Collection entries —
────────────────────────────────────────

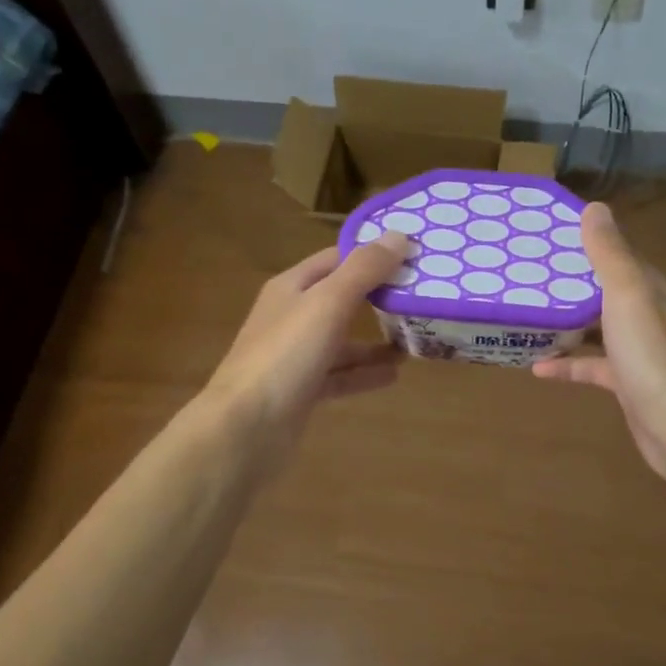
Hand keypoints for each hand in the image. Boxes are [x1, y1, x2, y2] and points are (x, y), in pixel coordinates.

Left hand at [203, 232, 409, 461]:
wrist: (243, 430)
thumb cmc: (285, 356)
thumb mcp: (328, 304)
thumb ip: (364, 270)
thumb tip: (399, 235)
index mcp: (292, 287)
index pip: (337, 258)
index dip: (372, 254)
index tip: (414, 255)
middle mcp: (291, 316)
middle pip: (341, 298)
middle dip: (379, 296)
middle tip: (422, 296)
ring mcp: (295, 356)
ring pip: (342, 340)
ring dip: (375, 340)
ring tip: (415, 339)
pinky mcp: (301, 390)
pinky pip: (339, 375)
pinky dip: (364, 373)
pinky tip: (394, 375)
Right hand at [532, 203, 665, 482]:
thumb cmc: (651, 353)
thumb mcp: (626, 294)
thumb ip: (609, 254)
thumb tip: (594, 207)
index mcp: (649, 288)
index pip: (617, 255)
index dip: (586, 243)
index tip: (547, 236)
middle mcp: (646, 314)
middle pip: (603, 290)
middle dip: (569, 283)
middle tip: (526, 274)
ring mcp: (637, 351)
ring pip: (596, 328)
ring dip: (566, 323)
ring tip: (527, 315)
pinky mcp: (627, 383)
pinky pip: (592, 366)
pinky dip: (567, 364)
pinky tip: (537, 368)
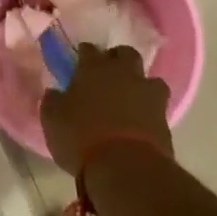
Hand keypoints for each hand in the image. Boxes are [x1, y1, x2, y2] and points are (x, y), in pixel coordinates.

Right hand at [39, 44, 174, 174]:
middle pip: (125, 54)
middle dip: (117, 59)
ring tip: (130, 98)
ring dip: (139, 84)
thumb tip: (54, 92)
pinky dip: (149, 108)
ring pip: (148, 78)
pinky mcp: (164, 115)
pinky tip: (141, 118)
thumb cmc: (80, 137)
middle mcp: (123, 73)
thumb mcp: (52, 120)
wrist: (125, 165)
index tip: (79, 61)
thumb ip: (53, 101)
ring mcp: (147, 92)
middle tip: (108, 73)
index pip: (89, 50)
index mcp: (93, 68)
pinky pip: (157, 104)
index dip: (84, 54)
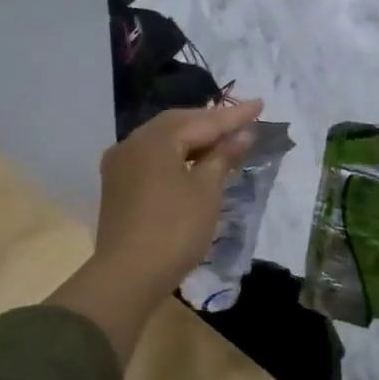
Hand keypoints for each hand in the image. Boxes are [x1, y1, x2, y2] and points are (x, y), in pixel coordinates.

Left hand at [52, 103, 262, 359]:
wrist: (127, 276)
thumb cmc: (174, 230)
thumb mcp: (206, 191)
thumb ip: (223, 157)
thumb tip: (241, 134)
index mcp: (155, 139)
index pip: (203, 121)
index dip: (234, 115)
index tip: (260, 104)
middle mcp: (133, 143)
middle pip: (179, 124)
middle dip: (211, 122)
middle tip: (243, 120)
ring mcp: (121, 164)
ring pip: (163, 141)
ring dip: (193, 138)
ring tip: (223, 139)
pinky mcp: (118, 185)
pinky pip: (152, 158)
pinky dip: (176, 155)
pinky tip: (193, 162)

────────────────────────────────────────

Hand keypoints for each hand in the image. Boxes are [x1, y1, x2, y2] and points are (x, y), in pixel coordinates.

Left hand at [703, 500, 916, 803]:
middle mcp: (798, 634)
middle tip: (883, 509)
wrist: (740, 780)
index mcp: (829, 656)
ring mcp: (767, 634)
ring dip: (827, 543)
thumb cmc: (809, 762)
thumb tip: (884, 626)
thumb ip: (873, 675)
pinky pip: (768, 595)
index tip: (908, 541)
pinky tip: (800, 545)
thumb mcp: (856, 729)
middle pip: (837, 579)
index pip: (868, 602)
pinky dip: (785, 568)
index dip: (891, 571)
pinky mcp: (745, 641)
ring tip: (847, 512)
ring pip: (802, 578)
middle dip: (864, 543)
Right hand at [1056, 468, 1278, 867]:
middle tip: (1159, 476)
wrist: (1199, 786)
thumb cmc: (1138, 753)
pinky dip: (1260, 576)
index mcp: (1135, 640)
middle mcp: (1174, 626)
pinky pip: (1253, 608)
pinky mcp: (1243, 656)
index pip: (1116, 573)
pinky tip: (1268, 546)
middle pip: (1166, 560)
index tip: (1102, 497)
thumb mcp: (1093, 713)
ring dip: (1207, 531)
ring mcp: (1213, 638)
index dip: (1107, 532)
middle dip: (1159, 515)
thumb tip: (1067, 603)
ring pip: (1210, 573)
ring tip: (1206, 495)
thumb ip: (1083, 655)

────────────────────────────────────────

What the task requires — Transcribe each line of the data above, unaltered, from the one where "ring mcp: (295, 356)" appears to the one where "middle mcp: (646, 314)" appears, inclusive of both.

The answer —
ring mcp: (295, 356)
ring pip: (342, 340)
ring dip: (375, 340)
ring tip: (415, 339)
pinky mcp: (301, 390)
pinky pip: (339, 375)
pinky dip: (364, 373)
pinky tip: (394, 375)
Right hand at [532, 203, 665, 482]:
thumb cmc: (651, 353)
thumb mcp: (626, 294)
thumb ip: (609, 254)
thumb tip: (594, 207)
index mcp: (649, 288)
index pip: (617, 255)
index dip: (586, 243)
index tip: (547, 236)
middle mcp: (646, 314)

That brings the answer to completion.